Extracted page text data
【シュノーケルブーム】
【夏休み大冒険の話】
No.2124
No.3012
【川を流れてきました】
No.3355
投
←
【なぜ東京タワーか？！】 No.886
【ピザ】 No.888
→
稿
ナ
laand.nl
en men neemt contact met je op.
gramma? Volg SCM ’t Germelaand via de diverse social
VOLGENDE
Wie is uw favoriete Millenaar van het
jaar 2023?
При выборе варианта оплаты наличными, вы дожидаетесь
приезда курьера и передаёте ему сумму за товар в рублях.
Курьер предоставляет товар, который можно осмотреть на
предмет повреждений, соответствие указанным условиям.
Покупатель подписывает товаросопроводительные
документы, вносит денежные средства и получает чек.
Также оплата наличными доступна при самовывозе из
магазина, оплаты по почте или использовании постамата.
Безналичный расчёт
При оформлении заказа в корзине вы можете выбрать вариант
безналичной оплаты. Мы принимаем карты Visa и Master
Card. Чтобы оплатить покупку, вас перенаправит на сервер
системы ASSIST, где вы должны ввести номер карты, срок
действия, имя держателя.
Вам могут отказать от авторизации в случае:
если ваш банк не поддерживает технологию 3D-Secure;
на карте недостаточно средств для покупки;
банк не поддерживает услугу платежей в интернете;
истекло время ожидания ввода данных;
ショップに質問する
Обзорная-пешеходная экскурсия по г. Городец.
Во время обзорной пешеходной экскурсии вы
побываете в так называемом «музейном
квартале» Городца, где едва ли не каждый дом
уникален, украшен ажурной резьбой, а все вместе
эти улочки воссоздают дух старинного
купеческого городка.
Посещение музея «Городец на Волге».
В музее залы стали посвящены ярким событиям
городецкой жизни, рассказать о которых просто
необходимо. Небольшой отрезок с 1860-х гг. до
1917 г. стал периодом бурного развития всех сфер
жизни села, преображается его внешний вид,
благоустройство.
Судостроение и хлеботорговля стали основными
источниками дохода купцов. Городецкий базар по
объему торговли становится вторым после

---

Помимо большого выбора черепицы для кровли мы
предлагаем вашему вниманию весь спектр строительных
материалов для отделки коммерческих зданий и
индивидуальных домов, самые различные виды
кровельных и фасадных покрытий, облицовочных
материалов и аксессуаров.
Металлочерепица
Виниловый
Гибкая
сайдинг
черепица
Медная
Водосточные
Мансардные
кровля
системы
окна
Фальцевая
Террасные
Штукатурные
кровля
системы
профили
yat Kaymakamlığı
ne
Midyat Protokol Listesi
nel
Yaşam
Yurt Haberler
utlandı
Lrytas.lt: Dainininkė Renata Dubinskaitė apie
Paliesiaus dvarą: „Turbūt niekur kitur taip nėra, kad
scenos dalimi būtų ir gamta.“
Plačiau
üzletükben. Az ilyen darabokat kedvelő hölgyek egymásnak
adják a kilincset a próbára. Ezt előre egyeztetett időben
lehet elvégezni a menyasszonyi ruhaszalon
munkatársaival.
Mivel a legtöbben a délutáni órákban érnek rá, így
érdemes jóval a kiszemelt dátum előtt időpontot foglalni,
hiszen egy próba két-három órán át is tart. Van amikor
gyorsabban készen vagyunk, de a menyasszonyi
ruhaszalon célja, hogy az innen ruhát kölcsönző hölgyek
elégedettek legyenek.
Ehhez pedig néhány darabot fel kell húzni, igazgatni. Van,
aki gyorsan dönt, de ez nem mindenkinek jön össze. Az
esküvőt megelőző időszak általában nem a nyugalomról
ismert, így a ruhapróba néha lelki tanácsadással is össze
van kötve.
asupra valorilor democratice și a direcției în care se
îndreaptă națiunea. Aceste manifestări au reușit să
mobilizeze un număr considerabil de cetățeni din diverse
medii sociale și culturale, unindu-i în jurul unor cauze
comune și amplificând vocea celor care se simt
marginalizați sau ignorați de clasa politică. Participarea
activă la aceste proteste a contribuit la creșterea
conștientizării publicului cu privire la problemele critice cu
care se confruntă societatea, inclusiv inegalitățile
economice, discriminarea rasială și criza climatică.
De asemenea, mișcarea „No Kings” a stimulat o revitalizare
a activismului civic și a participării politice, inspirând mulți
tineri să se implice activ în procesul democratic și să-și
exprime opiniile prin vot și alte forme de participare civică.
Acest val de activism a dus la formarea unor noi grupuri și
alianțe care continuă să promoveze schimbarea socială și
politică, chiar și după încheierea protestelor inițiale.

## REQUIRED WORK
Rewrite the records starting at the line that contains "Помимо большого выбора черепицы для кровли мы" and ending at the line that contains "asupra valorilor democratice", substituting "nők" for "hölgyek" and leaving everything else unchanged.

## REPLY TO THE TASK
Помимо большого выбора черепицы для кровли мы
предлагаем вашему вниманию весь спектр строительных
материалов для отделки коммерческих зданий и
индивидуальных домов, самые различные виды
кровельных и фасадных покрытий, облицовочных
материалов и аксессуаров.
Металлочерепица
Виниловый
Гибкая
сайдинг
черепица
Медная
Водосточные
Мансардные
кровля
системы
окна
Фальцевая
Террасные
Штукатурные
кровля
системы
профили
yat Kaymakamlığı
ne
Midyat Protokol Listesi
nel
Yaşam
Yurt Haberler
utlandı
Lrytas.lt: Dainininkė Renata Dubinskaitė apie
Paliesiaus dvarą: „Turbūt niekur kitur taip nėra, kad
scenos dalimi būtų ir gamta.“
Plačiau
üzletükben. Az ilyen darabokat kedvelő nők egymásnak
adják a kilincset a próbára. Ezt előre egyeztetett időben
lehet elvégezni a menyasszonyi ruhaszalon
munkatársaival.
Mivel a legtöbben a délutáni órákban érnek rá, így
érdemes jóval a kiszemelt dátum előtt időpontot foglalni,
hiszen egy próba két-három órán át is tart. Van amikor
gyorsabban készen vagyunk, de a menyasszonyi
ruhaszalon célja, hogy az innen ruhát kölcsönző nők
elégedettek legyenek.
Ehhez pedig néhány darabot fel kell húzni, igazgatni. Van,
aki gyorsan dönt, de ez nem mindenkinek jön össze. Az
esküvőt megelőző időszak általában nem a nyugalomról
ismert, így a ruhapróba néha lelki tanácsadással is össze
van kötve.
asupra valorilor democratice și a direcției în care se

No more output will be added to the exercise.